Listed entries ->
=-=-=

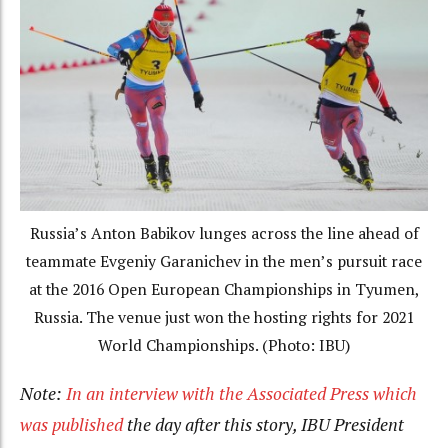
Russia’s Anton Babikov lunges across the line ahead of
teammate Evgeniy Garanichev in the men’s pursuit race
at the 2016 Open European Championships in Tyumen,
Russia. The venue just won the hosting rights for 2021
World Championships. (Photo: IBU)
Note:
In an interview with the Associated Press which
was published
the day after this story, IBU President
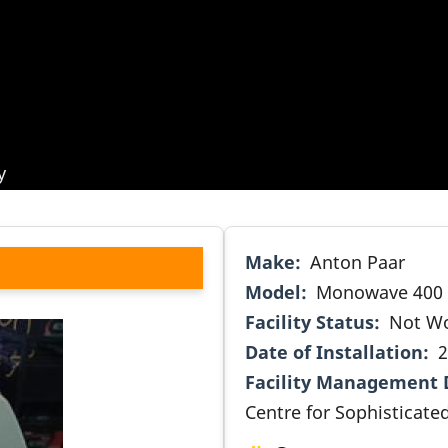
y
Make
Anton Paar
Model
Monowave 400
Facility Status
Not W
Date of Installation
2
Facility Management 
Centre for Sophisticated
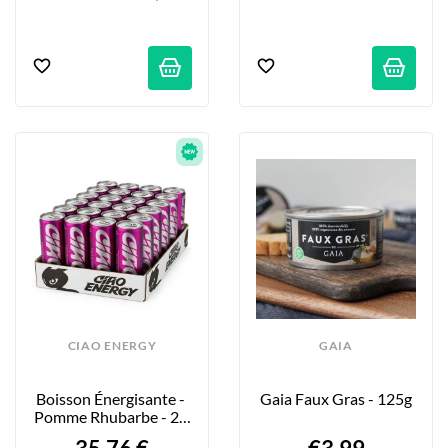
CIAO ENERGY
GAIA
Boisson Énergisante - 
Gaia Faux Gras - 125g
Pomme Rhubarbe - 24 
X 250ml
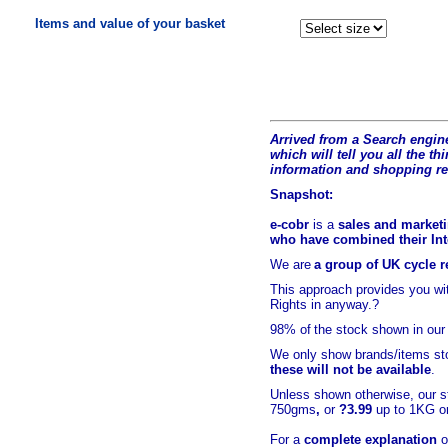
Items and value of your basket
Arrived from a Search engine
which will tell you all the t
hi
information and shopping r
Snapshot:
e-cobr
is a
sales and marketi
who have combined their Inte
We are
a group of UK cycle re
This approach provides you w
Rights in anyway.?
98% of
the stock shown in our
We only show brands/items sto
these will not be available
.
Unless shown otherwise, our s
750gms
,
or
?3.99
up to 1KG or
For a
complete explanation
o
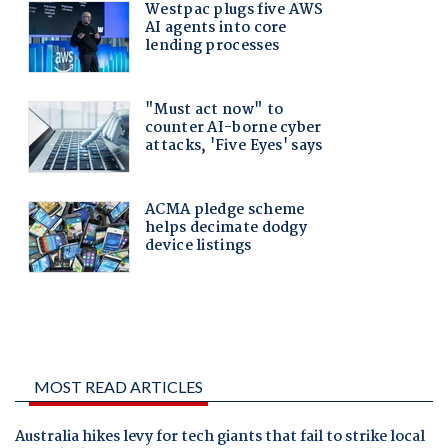
MOST READ ARTICLES
Australia hikes levy for tech giants that fail to strike local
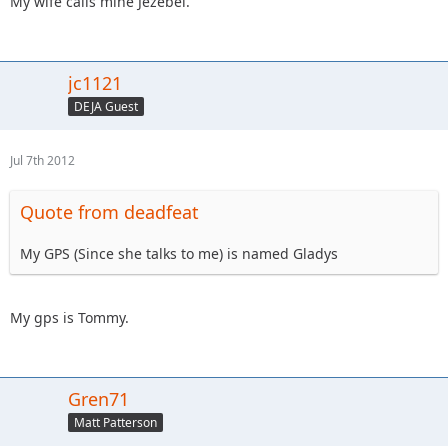
My wife calls mine Jezebel.
jc1121
DEJA Guest
Jul 7th 2012
Quote from deadfeat
My GPS (Since she talks to me) is named Gladys
My gps is Tommy.
Gren71
Matt Patterson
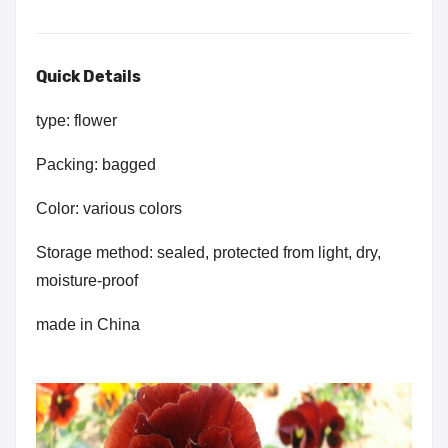
Quick Details
type: flower
Packing: bagged
Color: various colors
Storage method: sealed, protected from light, dry,
moisture-proof
made in China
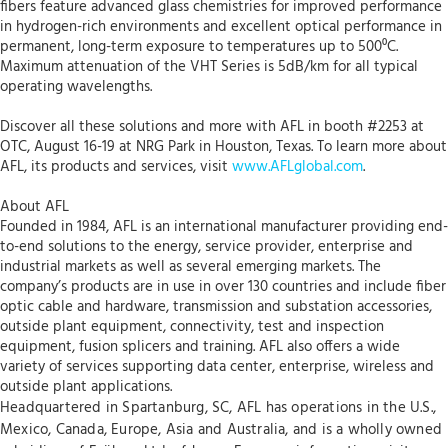
fibers feature advanced glass chemistries for improved performance
in hydrogen-rich environments and excellent optical performance in
permanent, long-term exposure to temperatures up to 500⁰C.
Maximum attenuation of the VHT Series is 5dB/km for all typical
operating wavelengths.
Discover all these solutions and more with AFL in booth #2253 at
OTC, August 16-19 at NRG Park in Houston, Texas. To learn more about
AFL, its products and services, visit
www.AFLglobal.com
.
About AFL
Founded in 1984, AFL is an international manufacturer providing end-
to-end solutions to the energy, service provider, enterprise and
industrial markets as well as several emerging markets. The
company’s products are in use in over 130 countries and include fiber
optic cable and hardware, transmission and substation accessories,
outside plant equipment, connectivity, test and inspection
equipment, fusion splicers and training. AFL also offers a wide
variety of services supporting data center, enterprise, wireless and
outside plant applications.
Headquartered in Spartanburg, SC, AFL has operations in the U.S.,
Mexico, Canada, Europe, Asia and Australia, and is a wholly owned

=-=-=

Task requirements -> Across all the lines above, repeat the wording exactly and omit the pictures.

Task response ->
Russia’s Anton Babikov lunges across the line ahead of
teammate Evgeniy Garanichev in the men’s pursuit race
at the 2016 Open European Championships in Tyumen,
Russia. The venue just won the hosting rights for 2021
World Championships. (Photo: IBU)
Note:
In an interview with the Associated Press which
was published
the day after this story, IBU President
y
Make
Anton Paar
Model
Monowave 400
Facility Status
Not W
Date of Installation
2
Facility Management 
Centre for Sophisticated
CIAO ENERGY
GAIA
Boisson Énergisante - 
Gaia Faux Gras - 125g
Pomme Rhubarbe - 24 
X 250ml
Items and value of your basket
Arrived from a Search engine
which will tell you all the t
hi
information and shopping r
Snapshot:
e-cobr
is a
sales and marketi
who have combined their Inte
We are
a group of UK cycle re
This approach provides you w
Rights in anyway.?
98% of
the stock shown in our
We only show brands/items sto
these will not be available
.
Unless shown otherwise, our s
750gms
,
or
?3.99
up to 1KG or
For a
complete explanation
o
MOST READ ARTICLES
Australia hikes levy for tech giants that fail to strike local
My wife calls mine Jezebel.
jc1121
DEJA Guest
Jul 7th 2012
Quote from deadfeat
My GPS (Since she talks to me) is named Gladys
My gps is Tommy.
Gren71
Matt Patterson
Quick Details
type: flower
Packing: bagged
Color: various colors
Storage method: sealed, protected from light, dry,
moisture-proof
made in China
fibers feature advanced glass chemistries for improved performance
in hydrogen-rich environments and excellent optical performance in
permanent, long-term exposure to temperatures up to 500⁰C.
Maximum attenuation of the VHT Series is 5dB/km for all typical
operating wavelengths.
Discover all these solutions and more with AFL in booth #2253 at
OTC, August 16-19 at NRG Park in Houston, Texas. To learn more about
AFL, its products and services, visit
www.AFLglobal.com
.
About AFL
Founded in 1984, AFL is an international manufacturer providing end-
to-end solutions to the energy, service provider, enterprise and
industrial markets as well as several emerging markets. The
company’s products are in use in over 130 countries and include fiber
optic cable and hardware, transmission and substation accessories,
outside plant equipment, connectivity, test and inspection
equipment, fusion splicers and training. AFL also offers a wide
variety of services supporting data center, enterprise, wireless and
outside plant applications.
Headquartered in Spartanburg, SC, AFL has operations in the U.S.,
Mexico, Canada, Europe, Asia and Australia, and is a wholly owned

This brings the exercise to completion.